John Howe, illustrator of Tolkien’s works
8 Sep, 2025
2025-9-8 10:25:23 AM UTC
2025-9-8 10:25:23 AM UTC
If there’s anything more extraordinary than traversing Middle-earth from one end to the other, with its wonders and dangers, it’s doing it by drawing. That’s what Canadian artist John Howe has done, following in the footsteps of Bilbo, Frodo, and other characters from J. R. R. Tolkien’s works from Bag End, the two hobbits’ home in the Shire, to Mordor, Sauron’s dark realm, visiting along the way places as famous (and some as ominous) to Tolkien fans as Rivendell, Isengard, Khazad-dûm, Minas Tirith, Edoras, and Helm’s Deep.

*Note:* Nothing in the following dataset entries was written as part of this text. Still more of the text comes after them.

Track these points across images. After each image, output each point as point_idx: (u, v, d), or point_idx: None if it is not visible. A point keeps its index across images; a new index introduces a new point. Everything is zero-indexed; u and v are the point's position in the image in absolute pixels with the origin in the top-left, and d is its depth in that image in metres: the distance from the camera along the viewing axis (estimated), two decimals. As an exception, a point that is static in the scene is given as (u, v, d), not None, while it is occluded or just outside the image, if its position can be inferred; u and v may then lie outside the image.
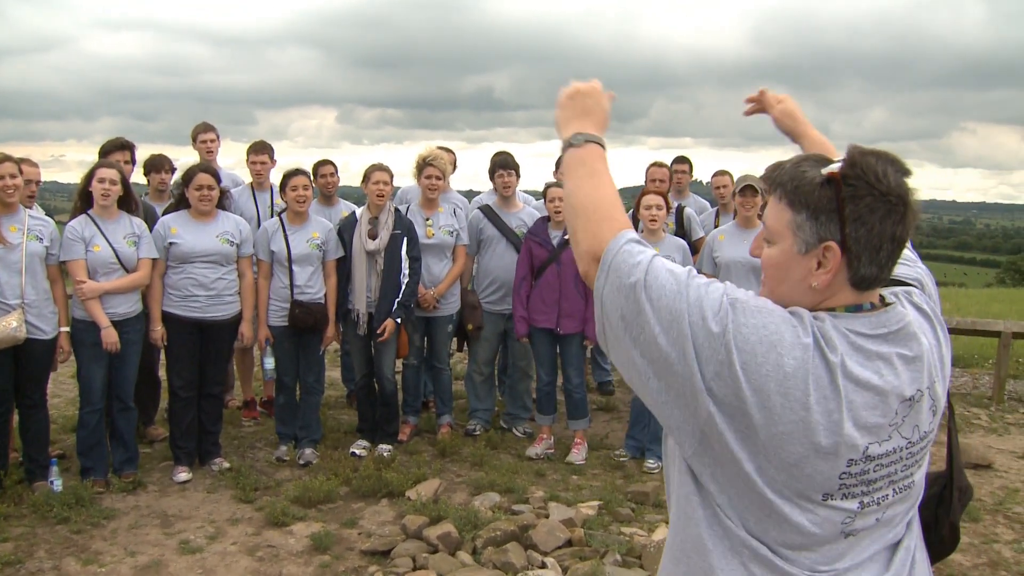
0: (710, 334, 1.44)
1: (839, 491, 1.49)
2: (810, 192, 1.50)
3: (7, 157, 5.46)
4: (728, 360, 1.42)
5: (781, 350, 1.43)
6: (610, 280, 1.55)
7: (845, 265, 1.50)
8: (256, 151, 7.28)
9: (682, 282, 1.50)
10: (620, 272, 1.54)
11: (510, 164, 7.05)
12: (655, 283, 1.50)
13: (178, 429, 6.18)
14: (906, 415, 1.52)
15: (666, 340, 1.46)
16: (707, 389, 1.44)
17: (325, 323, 6.39)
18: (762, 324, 1.45)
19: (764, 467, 1.45)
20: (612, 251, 1.57)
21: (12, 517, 5.32)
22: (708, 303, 1.47)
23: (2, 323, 5.36)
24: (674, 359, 1.46)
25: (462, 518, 5.13)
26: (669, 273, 1.52)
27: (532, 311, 6.56)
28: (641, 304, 1.49)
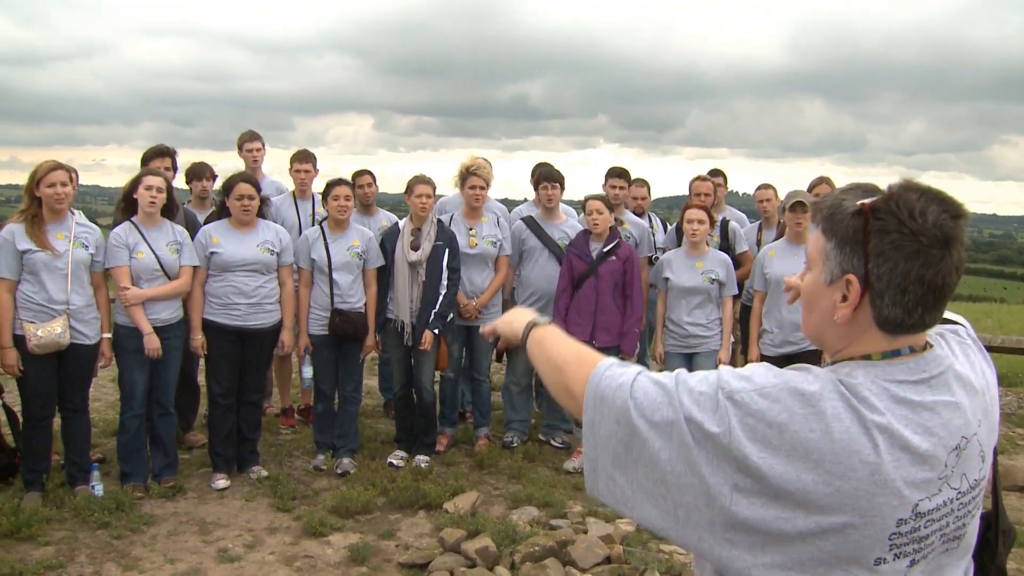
0: (713, 437, 1.38)
1: (890, 552, 1.41)
2: (841, 221, 1.45)
3: (58, 165, 5.52)
4: (742, 456, 1.36)
5: (795, 427, 1.36)
6: (599, 409, 1.50)
7: (869, 303, 1.44)
8: (300, 160, 7.31)
9: (671, 391, 1.44)
10: (606, 399, 1.49)
11: (555, 176, 7.01)
12: (645, 399, 1.45)
13: (217, 436, 6.21)
14: (954, 465, 1.44)
15: (668, 455, 1.40)
16: (733, 487, 1.37)
17: (365, 332, 6.40)
18: (766, 408, 1.38)
19: (808, 542, 1.38)
20: (594, 381, 1.53)
21: (54, 520, 5.37)
22: (704, 404, 1.40)
23: (47, 328, 5.42)
24: (680, 471, 1.40)
25: (500, 532, 5.09)
26: (656, 385, 1.46)
27: (569, 324, 6.52)
28: (635, 424, 1.44)
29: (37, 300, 5.45)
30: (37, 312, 5.45)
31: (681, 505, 1.41)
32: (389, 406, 7.89)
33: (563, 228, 7.02)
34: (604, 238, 6.54)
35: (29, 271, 5.46)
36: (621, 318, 6.46)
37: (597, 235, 6.54)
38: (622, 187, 7.70)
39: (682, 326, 6.50)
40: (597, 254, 6.48)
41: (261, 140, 7.52)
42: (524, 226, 7.06)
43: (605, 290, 6.43)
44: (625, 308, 6.50)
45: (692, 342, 6.48)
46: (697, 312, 6.50)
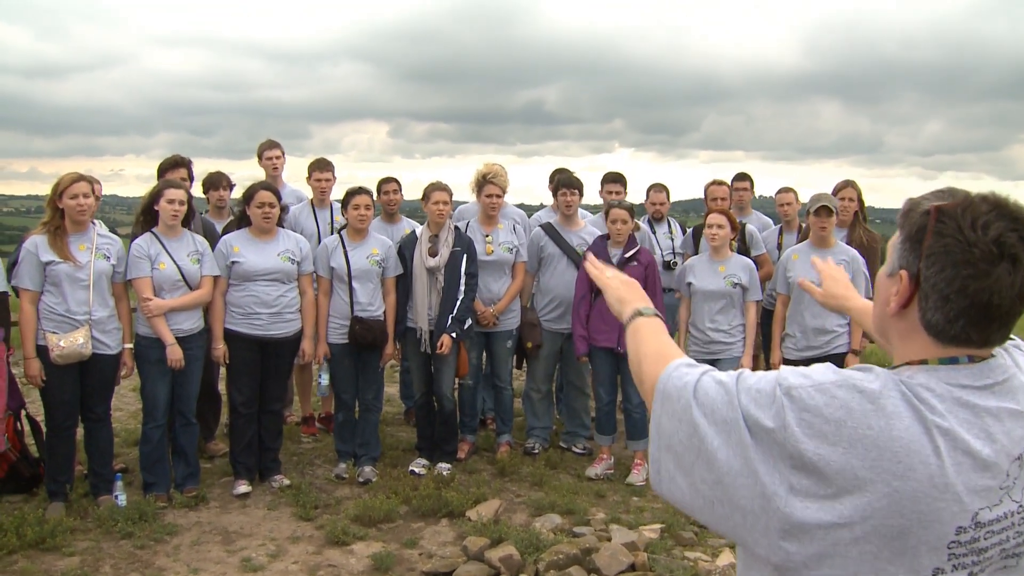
0: (769, 432, 1.37)
1: (948, 562, 1.38)
2: (912, 217, 1.46)
3: (80, 177, 5.54)
4: (798, 452, 1.35)
5: (853, 424, 1.35)
6: (664, 407, 1.52)
7: (917, 303, 1.44)
8: (320, 168, 7.31)
9: (731, 390, 1.44)
10: (671, 397, 1.51)
11: (574, 183, 6.99)
12: (706, 398, 1.45)
13: (238, 445, 6.22)
14: (1016, 476, 1.41)
15: (726, 453, 1.40)
16: (789, 486, 1.36)
17: (384, 340, 6.40)
18: (823, 404, 1.37)
19: (864, 547, 1.35)
20: (664, 379, 1.55)
21: (78, 531, 5.39)
22: (762, 400, 1.40)
23: (69, 338, 5.45)
24: (737, 471, 1.39)
25: (523, 540, 5.07)
26: (718, 385, 1.47)
27: (592, 330, 6.52)
28: (695, 421, 1.44)
29: (59, 311, 5.47)
30: (59, 323, 5.47)
31: (738, 508, 1.40)
32: (410, 414, 7.88)
33: (582, 235, 7.00)
34: (624, 245, 6.52)
35: (52, 282, 5.49)
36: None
37: (617, 242, 6.53)
38: (618, 192, 7.69)
39: (704, 332, 6.47)
40: (618, 260, 6.46)
41: (281, 148, 7.54)
42: (543, 233, 7.04)
43: (627, 296, 6.40)
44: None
45: (714, 348, 6.44)
46: (719, 317, 6.46)
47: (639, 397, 6.52)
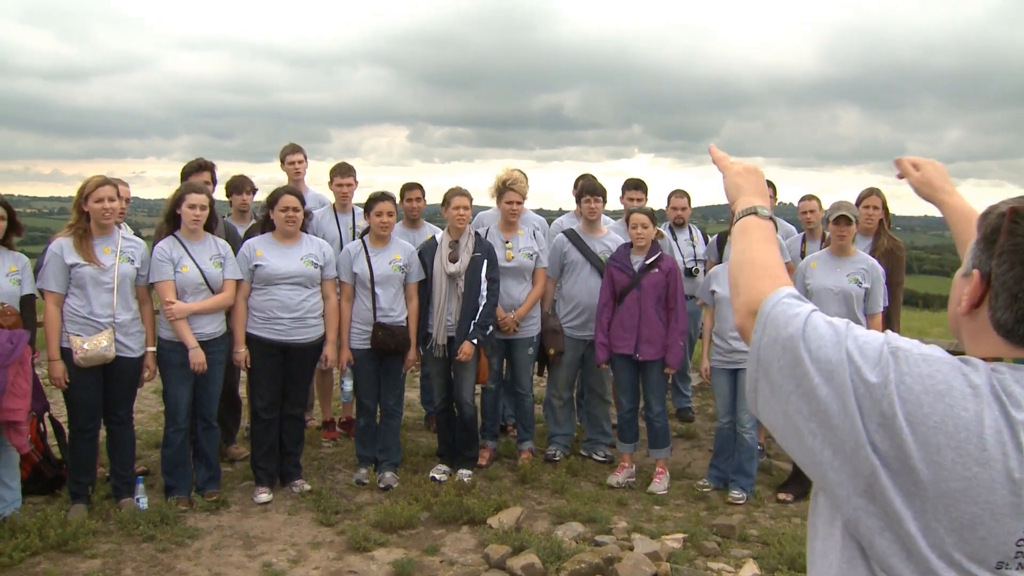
0: (869, 385, 1.36)
1: (1015, 559, 1.36)
2: (989, 219, 1.45)
3: (106, 181, 5.55)
4: (891, 412, 1.34)
5: (951, 401, 1.34)
6: (767, 332, 1.49)
7: (988, 302, 1.43)
8: (342, 173, 7.28)
9: (841, 332, 1.43)
10: (777, 324, 1.48)
11: (598, 190, 6.95)
12: (814, 334, 1.43)
13: (260, 450, 6.21)
14: None
15: (826, 391, 1.39)
16: (870, 443, 1.35)
17: (407, 346, 6.38)
18: (928, 373, 1.36)
19: (932, 527, 1.34)
20: (770, 303, 1.53)
21: (100, 533, 5.40)
22: (868, 352, 1.39)
23: (93, 341, 5.46)
24: (834, 411, 1.38)
25: (545, 548, 5.05)
26: (828, 324, 1.45)
27: (612, 337, 6.49)
28: (800, 355, 1.42)
29: (83, 314, 5.49)
30: (83, 325, 5.49)
31: (828, 446, 1.40)
32: (430, 419, 7.86)
33: (604, 241, 6.97)
34: (646, 251, 6.48)
35: (76, 285, 5.50)
36: (665, 331, 6.40)
37: (639, 248, 6.49)
38: (639, 199, 7.66)
39: (727, 341, 6.40)
40: (639, 267, 6.43)
41: (303, 152, 7.53)
42: (566, 239, 7.00)
43: (649, 303, 6.37)
44: (669, 320, 6.42)
45: (737, 357, 6.38)
46: None
47: (660, 406, 6.50)
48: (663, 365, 6.49)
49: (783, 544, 5.30)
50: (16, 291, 5.42)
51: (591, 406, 7.30)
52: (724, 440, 6.51)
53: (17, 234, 5.54)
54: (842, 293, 6.17)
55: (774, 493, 6.46)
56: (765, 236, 1.74)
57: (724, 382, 6.43)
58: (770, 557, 5.18)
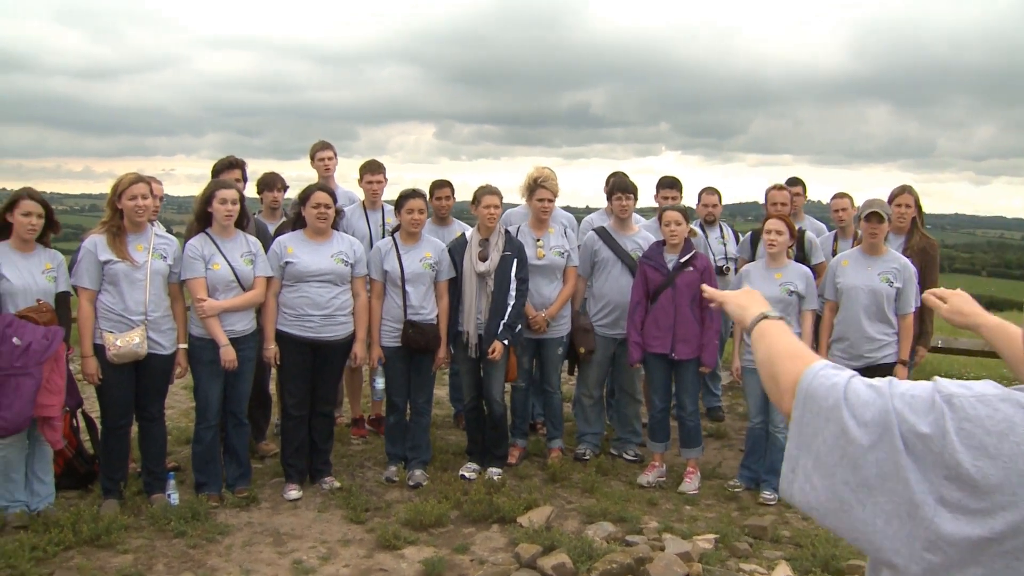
0: (925, 438, 1.31)
1: None
2: None
3: (139, 178, 5.58)
4: (955, 461, 1.29)
5: (1017, 438, 1.29)
6: (808, 407, 1.47)
7: None
8: (371, 171, 7.27)
9: (884, 393, 1.39)
10: (817, 396, 1.46)
11: (629, 187, 6.90)
12: (856, 400, 1.39)
13: (290, 447, 6.22)
14: None
15: (875, 457, 1.35)
16: (938, 498, 1.30)
17: (437, 344, 6.36)
18: (986, 415, 1.31)
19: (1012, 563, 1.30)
20: (807, 378, 1.50)
21: (132, 528, 5.42)
22: (917, 405, 1.34)
23: (125, 338, 5.49)
24: (886, 474, 1.34)
25: (576, 548, 5.01)
26: (869, 387, 1.41)
27: (646, 336, 6.45)
28: (844, 423, 1.39)
29: (116, 311, 5.51)
30: (116, 322, 5.52)
31: (880, 514, 1.35)
32: (459, 417, 7.85)
33: (636, 239, 6.92)
34: (679, 249, 6.43)
35: (109, 282, 5.53)
36: (700, 330, 6.36)
37: (672, 246, 6.44)
38: (674, 198, 7.61)
39: None
40: (673, 265, 6.38)
41: (333, 149, 7.52)
42: (596, 237, 6.96)
43: (683, 302, 6.32)
44: (703, 320, 6.37)
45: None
46: None
47: (693, 405, 6.46)
48: (698, 364, 6.44)
49: (816, 546, 5.23)
50: (52, 288, 5.47)
51: (621, 405, 7.26)
52: (756, 440, 6.45)
53: (54, 232, 5.58)
54: (873, 292, 6.11)
55: (806, 494, 6.39)
56: (783, 330, 1.79)
57: (756, 382, 6.37)
58: (803, 559, 5.13)
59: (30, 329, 5.21)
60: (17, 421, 5.17)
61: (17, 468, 5.52)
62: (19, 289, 5.32)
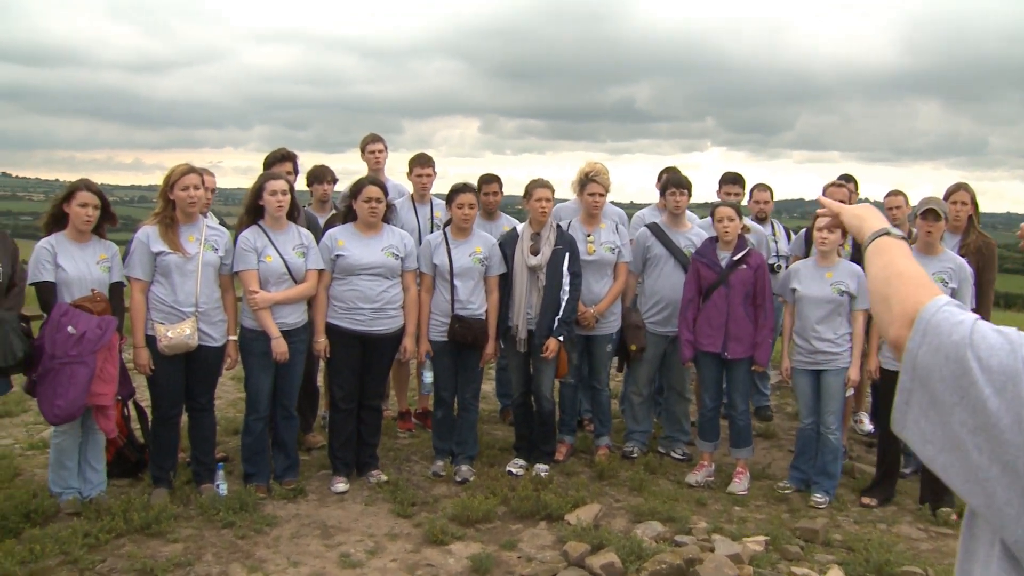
0: None
1: None
2: None
3: (191, 169, 5.61)
4: None
5: None
6: (927, 340, 1.38)
7: None
8: (421, 164, 7.23)
9: (1015, 341, 1.31)
10: (940, 331, 1.38)
11: (683, 183, 6.82)
12: (983, 342, 1.32)
13: (337, 440, 6.22)
14: None
15: (997, 404, 1.27)
16: None
17: (484, 339, 6.32)
18: None
19: None
20: (930, 311, 1.42)
21: (181, 518, 5.46)
22: None
23: (176, 329, 5.52)
24: (1006, 425, 1.26)
25: (625, 547, 4.96)
26: (997, 332, 1.34)
27: (698, 334, 6.37)
28: (967, 363, 1.31)
29: (168, 302, 5.55)
30: (167, 314, 5.55)
31: (997, 462, 1.28)
32: (506, 412, 7.83)
33: (689, 236, 6.84)
34: (732, 246, 6.34)
35: (161, 273, 5.57)
36: (753, 328, 6.27)
37: (725, 243, 6.35)
38: (737, 193, 7.50)
39: (809, 341, 6.23)
40: (727, 263, 6.29)
41: (383, 142, 7.50)
42: (649, 233, 6.88)
43: (736, 300, 6.23)
44: (757, 318, 6.27)
45: (819, 358, 6.20)
46: (821, 327, 6.19)
47: (744, 404, 6.37)
48: (750, 363, 6.36)
49: (870, 551, 5.14)
50: (106, 278, 5.52)
51: (670, 403, 7.19)
52: (806, 441, 6.35)
53: (111, 224, 5.62)
54: None
55: (857, 497, 6.28)
56: (905, 252, 1.68)
57: (806, 383, 6.27)
58: (856, 564, 5.03)
59: (85, 318, 5.27)
60: (71, 409, 5.23)
61: (71, 455, 5.58)
62: (74, 279, 5.38)
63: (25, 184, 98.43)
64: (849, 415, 7.15)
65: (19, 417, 7.79)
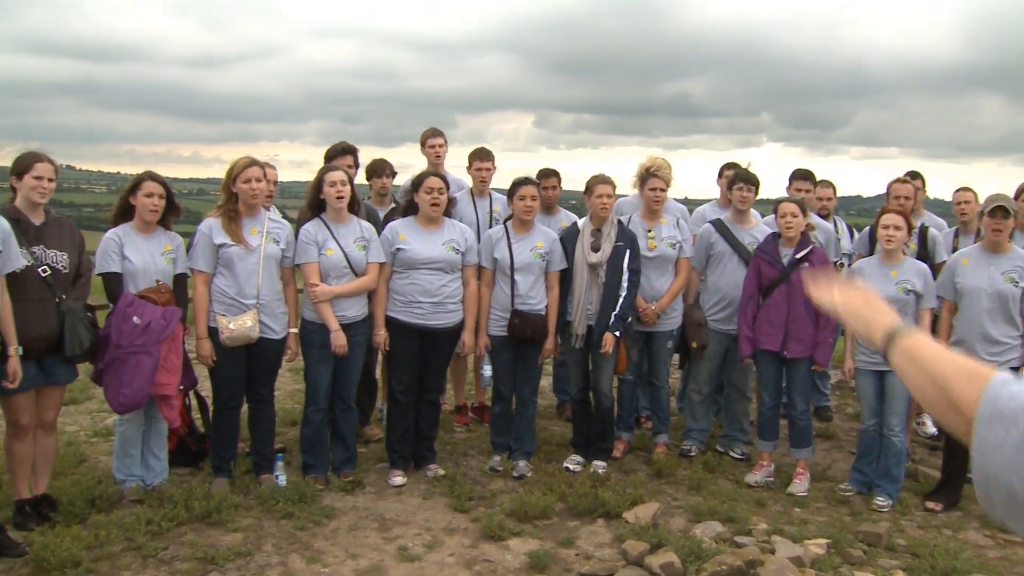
0: None
1: None
2: None
3: (253, 162, 5.65)
4: None
5: None
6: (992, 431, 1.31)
7: None
8: (481, 158, 7.20)
9: None
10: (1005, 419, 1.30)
11: (751, 179, 6.73)
12: None
13: (395, 433, 6.24)
14: None
15: None
16: None
17: (544, 334, 6.28)
18: None
19: None
20: (989, 399, 1.34)
21: (241, 507, 5.51)
22: None
23: (238, 321, 5.57)
24: None
25: (684, 547, 4.90)
26: None
27: (758, 332, 6.28)
28: None
29: (230, 294, 5.60)
30: (229, 306, 5.61)
31: None
32: (563, 408, 7.80)
33: (753, 232, 6.73)
34: (795, 243, 6.23)
35: (223, 265, 5.62)
36: (814, 328, 6.15)
37: (788, 240, 6.25)
38: (808, 190, 7.37)
39: None
40: (789, 260, 6.19)
41: (444, 136, 7.48)
42: (713, 229, 6.79)
43: (798, 298, 6.11)
44: (818, 317, 6.16)
45: (884, 359, 6.07)
46: None
47: (804, 404, 6.28)
48: (810, 363, 6.25)
49: (936, 556, 5.03)
50: (170, 270, 5.59)
51: (730, 401, 7.10)
52: (869, 443, 6.23)
53: (175, 216, 5.69)
54: (996, 293, 5.82)
55: (921, 502, 6.15)
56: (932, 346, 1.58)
57: (870, 383, 6.15)
58: (921, 570, 4.93)
59: (149, 309, 5.33)
60: (136, 398, 5.30)
61: (134, 443, 5.67)
62: (140, 269, 5.45)
63: (88, 176, 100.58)
64: (912, 417, 7.01)
65: (83, 405, 7.93)
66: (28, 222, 5.02)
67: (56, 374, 5.19)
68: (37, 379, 5.05)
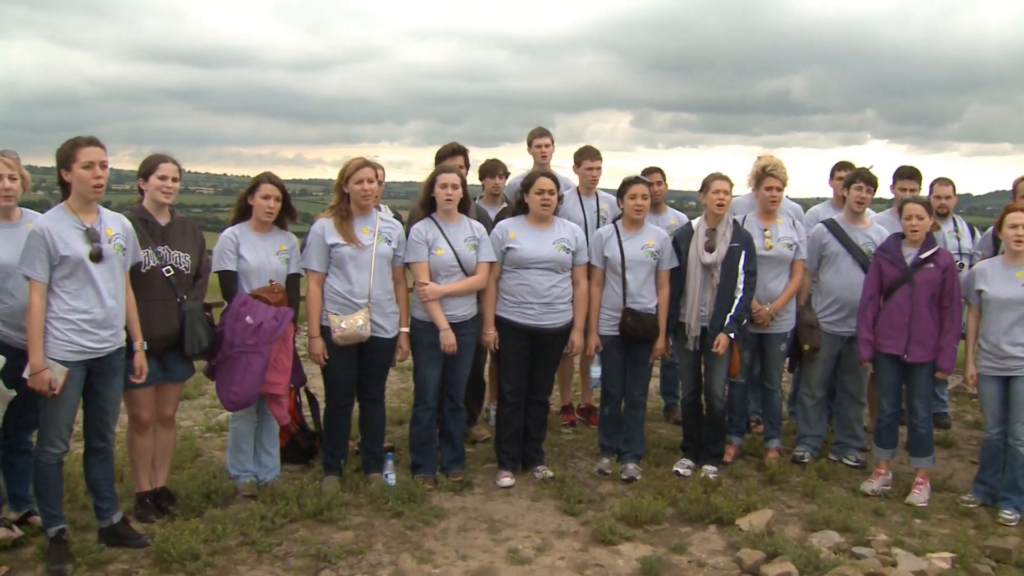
0: None
1: None
2: None
3: (365, 163, 5.70)
4: None
5: None
6: None
7: None
8: (590, 157, 7.13)
9: None
10: None
11: (871, 179, 6.53)
12: None
13: (504, 433, 6.22)
14: None
15: None
16: None
17: (655, 334, 6.19)
18: None
19: None
20: None
21: (351, 505, 5.57)
22: None
23: (350, 320, 5.61)
24: None
25: (801, 557, 4.77)
26: None
27: (878, 335, 6.07)
28: None
29: (342, 293, 5.65)
30: (341, 305, 5.65)
31: None
32: (671, 410, 7.69)
33: (868, 233, 6.53)
34: (919, 244, 6.00)
35: (336, 264, 5.67)
36: (938, 332, 5.92)
37: (913, 240, 6.02)
38: (912, 189, 7.11)
39: (999, 346, 5.84)
40: (912, 261, 5.96)
41: (550, 136, 7.44)
42: (826, 230, 6.61)
43: (921, 300, 5.89)
44: (943, 321, 5.93)
45: (1010, 364, 5.80)
46: (1017, 330, 5.77)
47: (926, 411, 6.05)
48: (933, 368, 6.02)
49: (1071, 575, 4.79)
50: (284, 269, 5.67)
51: (843, 407, 6.88)
52: (993, 453, 5.97)
53: (291, 219, 5.79)
54: None
55: (1051, 516, 5.86)
56: None
57: (994, 390, 5.89)
58: (1056, 590, 4.70)
59: (262, 309, 5.42)
60: (246, 397, 5.41)
61: (247, 440, 5.78)
62: (254, 269, 5.55)
63: (196, 178, 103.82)
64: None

Howe has collected his impressions and drawings in the fabulous A Middle-earth Traveller: Sketches from Bag End to Mordor (2017), a work as important as the Red Book of Westmarch or the Book of Mazarbul, which the dwarf Gimli carried. The illustrator has not only traveled with his imagination to do so but has also been to some real locations in Tolkien’s geography: the New Zealand settings where The Lord of the Rings and The Hobbit were filmed in 1998 and 2009 respectively, Peter Jackson’s adaptations on which Howe worked as an artistic designer alongside Alan Lee, capturing the entire Tolkien universe, from the dwarves’ pipes to the colossal Argonath, the Pillars of the Kings, the elves’ bows and arrows, or Bilbo’s larder.
Howe, one of the greatest visual specialists in Tolkien’s work and to whose pencil we owe images on calendars, posters, and the covers and illustrations of books by the author of The Lord of the Rings (he is one of the illustrators of the Unfinished Tales of Númenor and Middle-earth), was one of the guest stars of the Barcelona International Comic Fair, which closed on April, during these spring days when the white tree of Gondor seems to be blooming everywhere. When you see Howe, it seems that he has really come from a faraway place. You could even mistake him for one of the Rangers of the North that Aragorn led under the name of Strider. When you mention this to him and praise his wiry, serious, and resolute appearance, which would terrify a goblin or an orc, even a premium Uruk-hai (Howe practices medieval fencing with a Swiss historical reenactment group), he cracks a smile and says you should have seen him a few years earlier when he had more and longer hair.